The following data is a sample of daily maximum

temperatures in New York in March (from 2006-2008).
a. Calculate the mean (1 decimal place) and
standard deviation (2 decimal places) of this
data. You may use technology to answer this
question. Only the final answer is required. [3]

b. Determine a reasonable interval size and number
of intervals. Produce a properly labeled
histogram for the grouped data using technology.
Paste this graph into your solutions. [4]

c. In March, the temperatures in Seattle are
normally distributed with a mean daily
maximum temperature of 4.5ºC and a standard
deviation of 6.25ºC. What percent of days
would you predict would be between 0ºC and
10ºC? This question must be answered algebraically

I have already done part a) mean = 3.61 ; standard deviation 5.9 and part b) graph.

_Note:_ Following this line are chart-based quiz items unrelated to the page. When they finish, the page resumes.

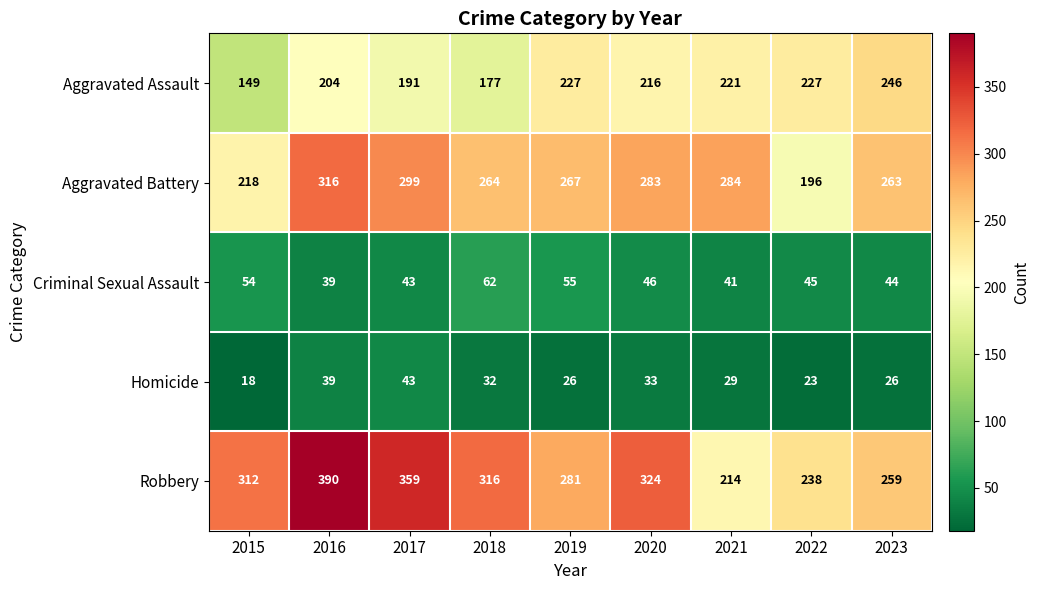

How many data points in Homicide are less than 29?

4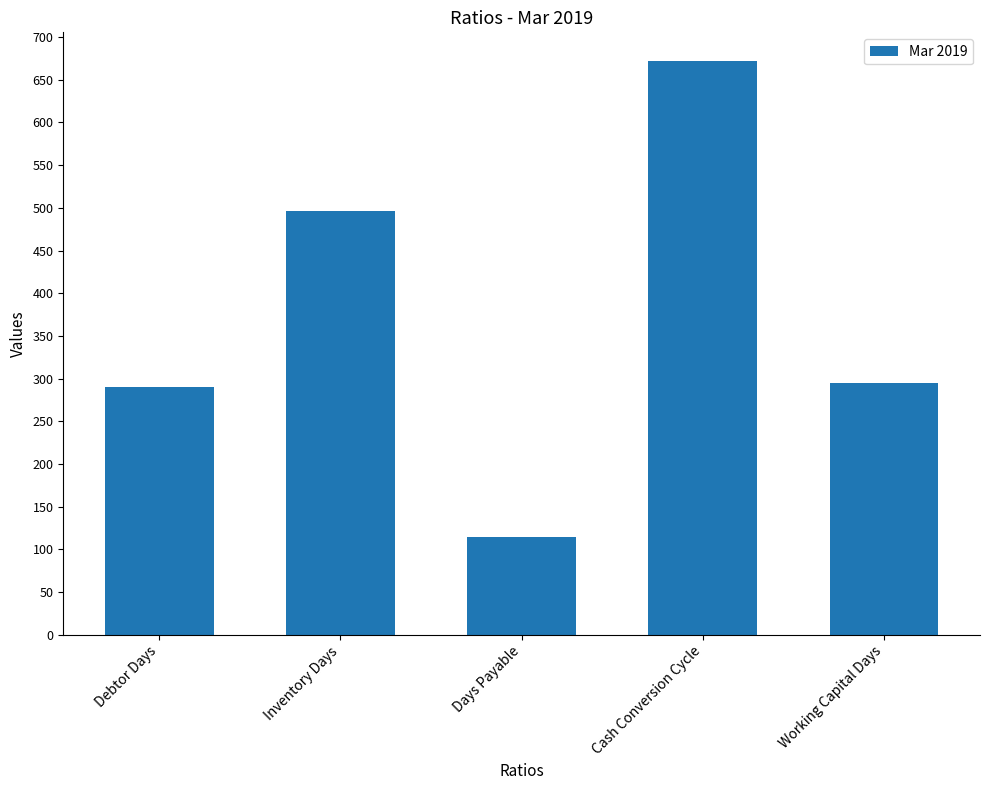

What is the label of the 1st bar from the right?

Working Capital Days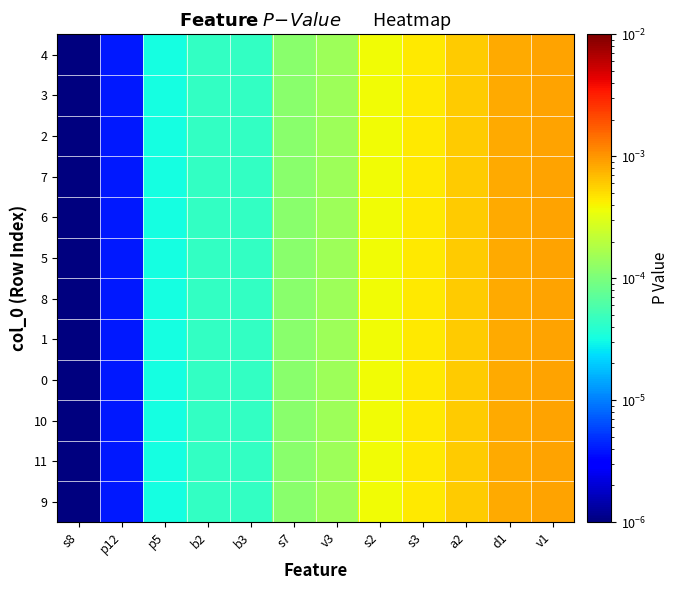

Which series has the largest range (max minus min)?

9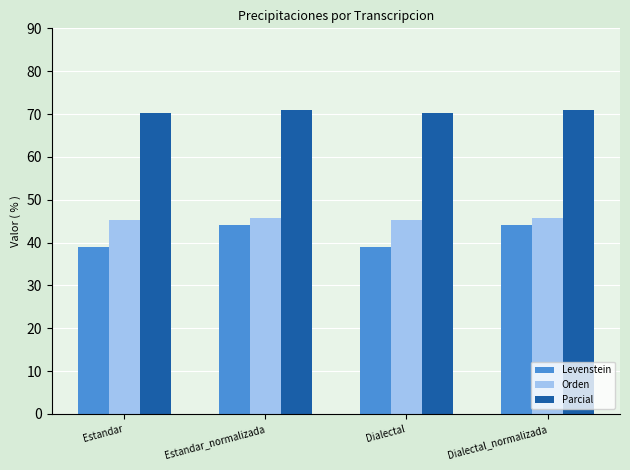

What is the sum of all Levenstein values?

166.2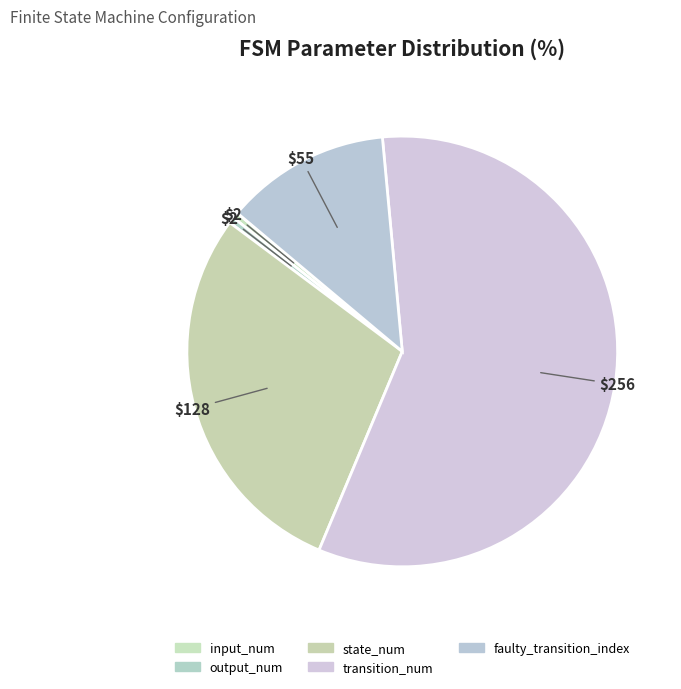

Which slice is the smallest?

input_num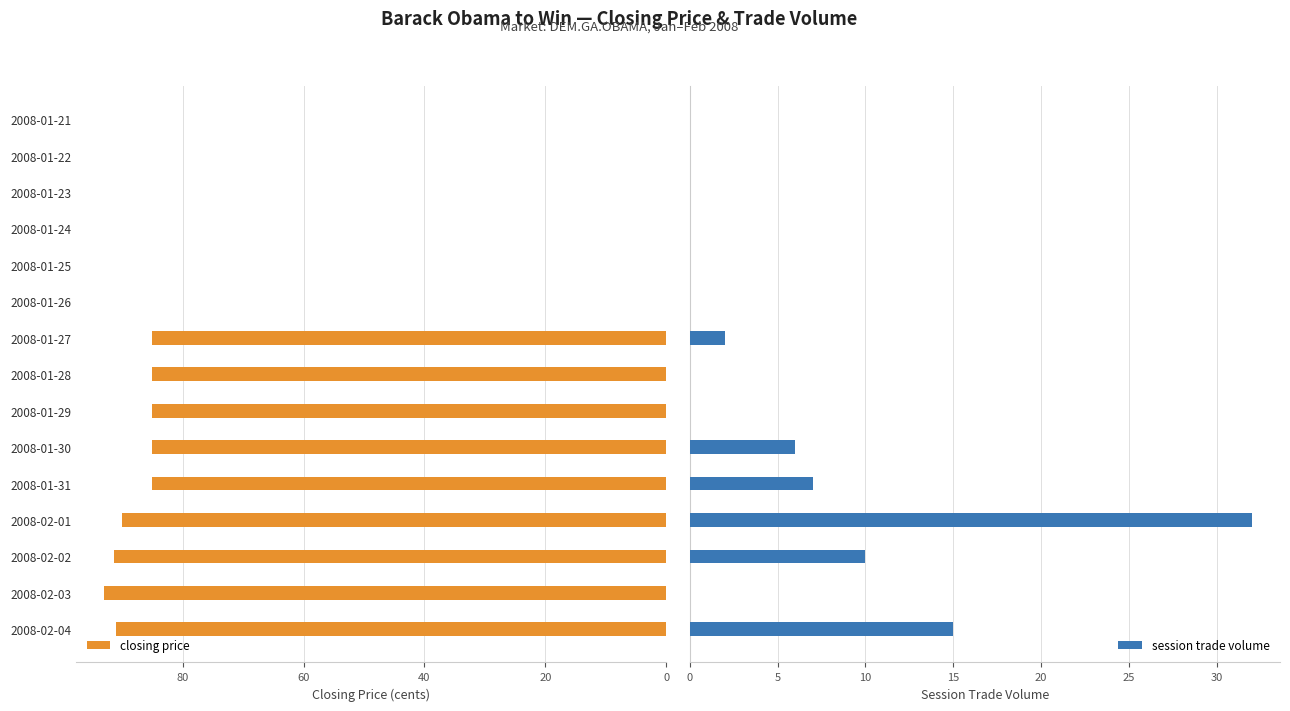

What is the difference between the second highest and second lowest values in the session trade volume series?

15.0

But I am unsure how to answer part (c)

c. 0 to 10 is within +- one standard deviation. Doesn't that cover 68 percent of the days?

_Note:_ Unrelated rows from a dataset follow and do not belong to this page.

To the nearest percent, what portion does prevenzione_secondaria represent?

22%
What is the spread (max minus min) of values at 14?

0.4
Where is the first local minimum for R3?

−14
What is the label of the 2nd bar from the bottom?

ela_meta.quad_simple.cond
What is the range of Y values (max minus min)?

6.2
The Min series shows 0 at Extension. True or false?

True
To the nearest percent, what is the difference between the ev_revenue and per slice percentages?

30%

yes I got that through looking at the graph but I need to show it algebraically ....so I think we have to look at the Z values

z = (x - mean)/sd
that's what I am trying to figure out

To answer part (c), you need to use the concept of standard scores (also known as z-scores) in order to convert the given temperatures into their corresponding z-scores. Then, you can use the standard normal distribution table or a statistical calculator to find the cumulative probability between the specified temperatures.

The formula to calculate the z-score is:

z = (x - μ) / σ

Where:
- z is the z-score
- x is the value you want to convert to a z-score
- μ is the mean of the distribution
- σ is the standard deviation of the distribution

Let's calculate the z-scores for the temperatures 0ºC and 10ºC in Seattle:

For 0ºC:
z1 = (0 - 4.5) / 6.25

For 10ºC:
z2 = (10 - 4.5) / 6.25

Now, we can use a standard normal distribution table or a statistical calculator to find the cumulative probability associated with these z-scores. The cumulative probability represents the area under the curve between the specified z-scores.

If using a standard normal distribution table, you would look up the z-scores in the table and subtract the cumulative probabilities to find the percentage:

P(0ºC ≤ X ≤ 10ºC) = P(z1 ≤ Z ≤ z2) = P(Z ≤ z2) - P(Z ≤ z1)

For example, let's say you find that P(Z ≤ z1) is 0.30 and P(Z ≤ z2) is 0.70. Then, you would calculate:

P(0ºC ≤ X ≤ 10ºC) = 0.70 - 0.30 = 0.40

Therefore, you would predict that approximately 40% of days in March would have temperatures between 0ºC and 10ºC in Seattle.

Remember to substitute the actual z-scores that you calculate into the formula to get the final result.